I mean, yeah, it’s one bit, but I mean, 1.58—yeah, it’s actually one bit. Yeah, it’s—I think it’s like three calls one bit. Oh, they like to call it one bit. Yeah, but my question is, like, so in theory—obviously I don’t know who works here, but most of us have never built a base model, yes?

So like, well, you could. Yeah, yeah, yeah, you can with enough GPU power. But one bit—that you know—that was—and they even had like a really great tutorial. But do you think that—I’m just asking for your opinion on that.

I don’t think so 1.58 bit would be the future. I think Nvidia is—the focus is on float 4; they might go to—float, I think float might be the final precision. I don’t think you can go any faster with that. I think float 4 is the final—no more. So we won’t be having that much faster GPUs.

I don’t think so. I mean, float 4—they don’t actually do float 4 anymore; it’s like float 6 for the gradients, and float 6 and then float 4 for the activation. It’s very weird. I mean, you could do like float 3, float 2, but it’s your diminishing returns.

In arm silicon, though, there have been advances like super low fixed points. Is it called fixed point stop? Or I think it’s called fixed—I-I knew it has fixed point. Oh well.

Yeah, so it’s—I mean, just like the Snapdragon X, like the new—yes, they have. So it’s like customizable as well, or I don’t know. Yeah, well the—okay, so the SDK is broken; you have to pass the—so this is why you can technically run Mixol 8X 7B on your phone at like 20-something FPS—sorry, TPS—is because you can use UFS 4.0 as flash storage and subsequently use that as memory.

But the thing is then you’re running at two-bit precision, which is probably why—you know, if you use two-bit precision—that’s why you have memory reductions. But there are actually papers that show that if you do two bits for the MLP plus four bits for attention, that’s actually the most appropriate. You can actually do that; that’s not an invalid approach. No, that’s not invalid—actually, it works.

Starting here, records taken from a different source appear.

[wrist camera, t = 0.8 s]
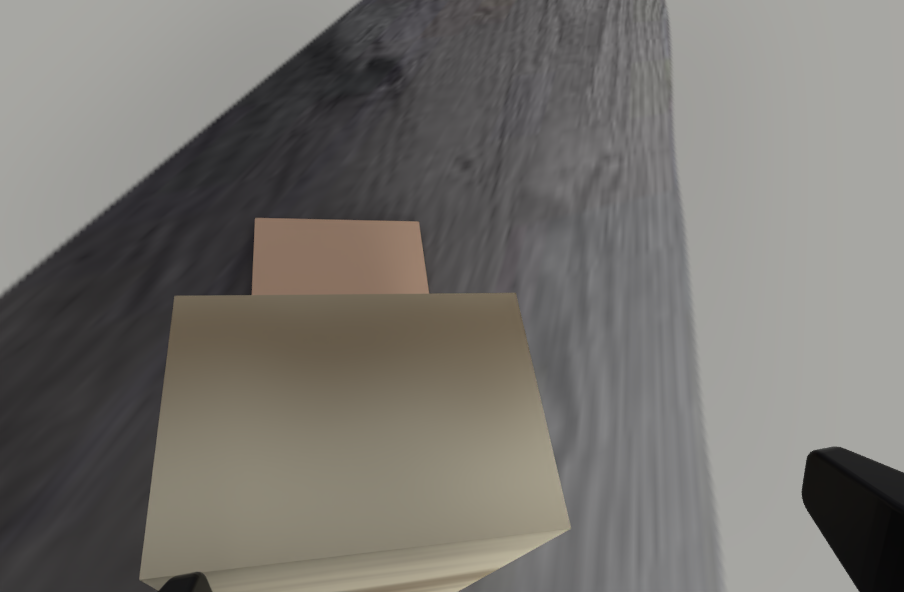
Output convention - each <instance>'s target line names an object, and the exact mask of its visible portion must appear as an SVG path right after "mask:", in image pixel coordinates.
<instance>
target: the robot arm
mask: <svg viewBox="0 0 904 592" xmlns="http://www.w3.org/2000/svg"><path fill="white" fill-rule="evenodd" d="M802 499H803V502H804V505H805V507H806V509H807V511H808V512H809V514H810V516H811V517H812V519H813V520H814V522H815V523H816V525H817V526H818V528H819V529H820V531H821V533H822V534H823V536H824V537H825V539H826V541H827V542H828V544H829V545H830V547H831V548H832V550H833V551H834V553H835V555H836V556H837V558H838V559H839V561H840V562H841V564H842V566H843V567H844V569H845V570H846V572H847V573H848V575H849V576H850V578H851V579H852V581H853V583H854V584H855V586H856V587H857V589H858V590H859V592H904V473H903V472H901V471H898V470H896V469H893V468H891V467H888V466H886V465H884V464H881V463H878V462H876V461H874V460H871V459H869V458H866V457H864V456H861V455H859V454H857V453H854V452H852V451H849V450H847V449H844V448H841V447H829V448H824V449H819V450H814V451H812V452H810V454H809V455H808V456H807V460H806V466H805V473H804V479H803V486H802ZM158 592H212V589H211V587H210V585H209V582H208V580H207V578H206V576H205V575H204V574H203V573H202V572H192V573H187V574H182V575H177V576H174V577H172V578H170V579H169V580H168V581H167V582H166V583H165V584H164V585H163V586H162V587H161V589H160V590H159V591H158Z"/></svg>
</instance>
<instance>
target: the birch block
mask: <svg viewBox="0 0 904 592" xmlns="http://www.w3.org/2000/svg"><path fill="white" fill-rule="evenodd" d="M569 529H571V526H570V522H569V517H568V513H567V509H566V505H565V500H564V496H563V492H562V488H561V483H560V479H559V475H558V471H557V466H556V462H555V458H554V454H553V449H552V445H551V441H550V437H549V432H548V428H547V424H546V420H545V415H544V411H543V407H542V403H541V398H540V394H539V390H538V386H537V381H536V377H535V373H534V369H533V364H532V360H531V356H530V351H529V347H528V343H527V339H526V334H525V330H524V326H523V322H522V317H521V313H520V309H519V305H518V300H517V296H516V293H448V294H329V295H210V296H175V297H174V305H173V313H172V321H171V329H170V337H169V345H168V353H167V361H166V369H165V377H164V385H163V393H162V401H161V409H160V417H159V425H158V433H157V441H156V449H155V457H154V465H153V473H152V481H151V489H150V497H149V505H148V513H147V521H146V529H145V537H144V545H143V553H142V561H141V569H140V577H139V580H140V581H142V582H144V583H146V584H147V585H149V586H151V587H153V588H154V589H156V590H158V591H159V590H160V589H161V587H162V586H163V585H164V584H165V583H166V582H167V581H168V580H169V579H170V578H172V577H174V576H177V575H182V574H187V573H192V572H202V573H203V574H204V575H205V576H206V578H207V580H208V582H209V585H210V587H211V589H212V592H458V591H460V590H461V589H463V588H465V587H467V586H469V585H470V584H472V583H474V582H476V581H477V580H479V579H481V578H483V577H485V576H486V575H488V574H490V573H492V572H494V571H495V570H497V569H499V568H501V567H503V566H504V565H506V564H508V563H510V562H512V561H513V560H515V559H517V558H519V557H521V556H522V555H524V554H526V553H528V552H530V551H531V550H533V549H535V548H537V547H539V546H540V545H542V544H544V543H546V542H548V541H549V540H551V539H553V538H555V537H557V536H558V535H560V534H562V533H564V532H566V531H567V530H569Z"/></svg>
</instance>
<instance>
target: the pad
mask: <svg viewBox="0 0 904 592" xmlns="http://www.w3.org/2000/svg"><path fill="white" fill-rule="evenodd" d="M329 294H429V289H428V282H427V275H426V268H425V261H424V254H423V247H422V240H421V233H420V226H419V222H416V221H372V220H328V219H283V218H255V231H254V254H253V277H252V295H329Z"/></svg>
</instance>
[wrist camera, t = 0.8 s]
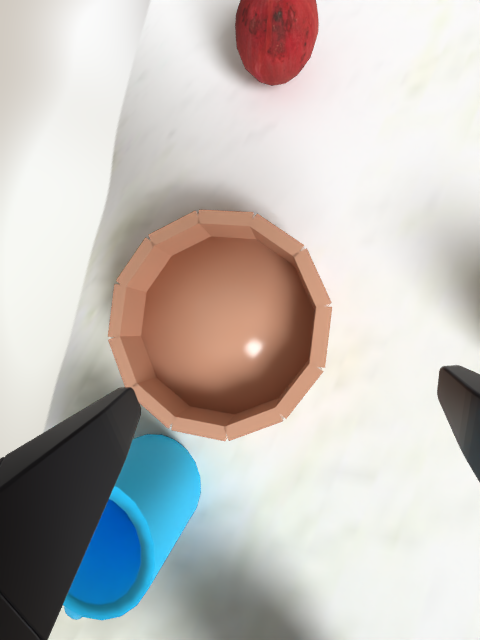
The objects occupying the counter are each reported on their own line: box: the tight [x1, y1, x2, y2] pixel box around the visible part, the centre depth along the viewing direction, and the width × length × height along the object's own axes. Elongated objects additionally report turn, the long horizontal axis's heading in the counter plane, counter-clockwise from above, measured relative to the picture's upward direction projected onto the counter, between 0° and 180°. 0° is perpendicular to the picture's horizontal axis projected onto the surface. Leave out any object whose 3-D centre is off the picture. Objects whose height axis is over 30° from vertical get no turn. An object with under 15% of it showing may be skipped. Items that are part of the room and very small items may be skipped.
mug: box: [63, 434, 201, 620], centre depth 22 cm, size 12×8×8 cm
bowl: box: [108, 210, 332, 441], centre depth 23 cm, size 16×16×4 cm
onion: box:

Works, the most people did that, I think. Yeah, that’s—yes, question. Sorry, okay, two kind of related questions on precision. First one is like why is that bit—you must have the sign bit. Yeah, you don’t have to, but it’s generally standard practice to have the sign bit.

In theory, you don’t have to. The only problem is if you don’t have a sign bit, your numbers will be 0, 1, and 2, right? But then what happens if you wanted to—like you’re trying to not make the model learn negative directions anymore? You could do that.

I don’t know if there are papers; maybe you should write a paper about that—train a model on that and let’s see what—okay, but yeah, related, I think all—yeah, softmax, you’re basically just linearly fitting—you know? There’s nothing about—that could be wrong. The reason is because remember when you do softmax, you also have to normalize the sum of the exponentials.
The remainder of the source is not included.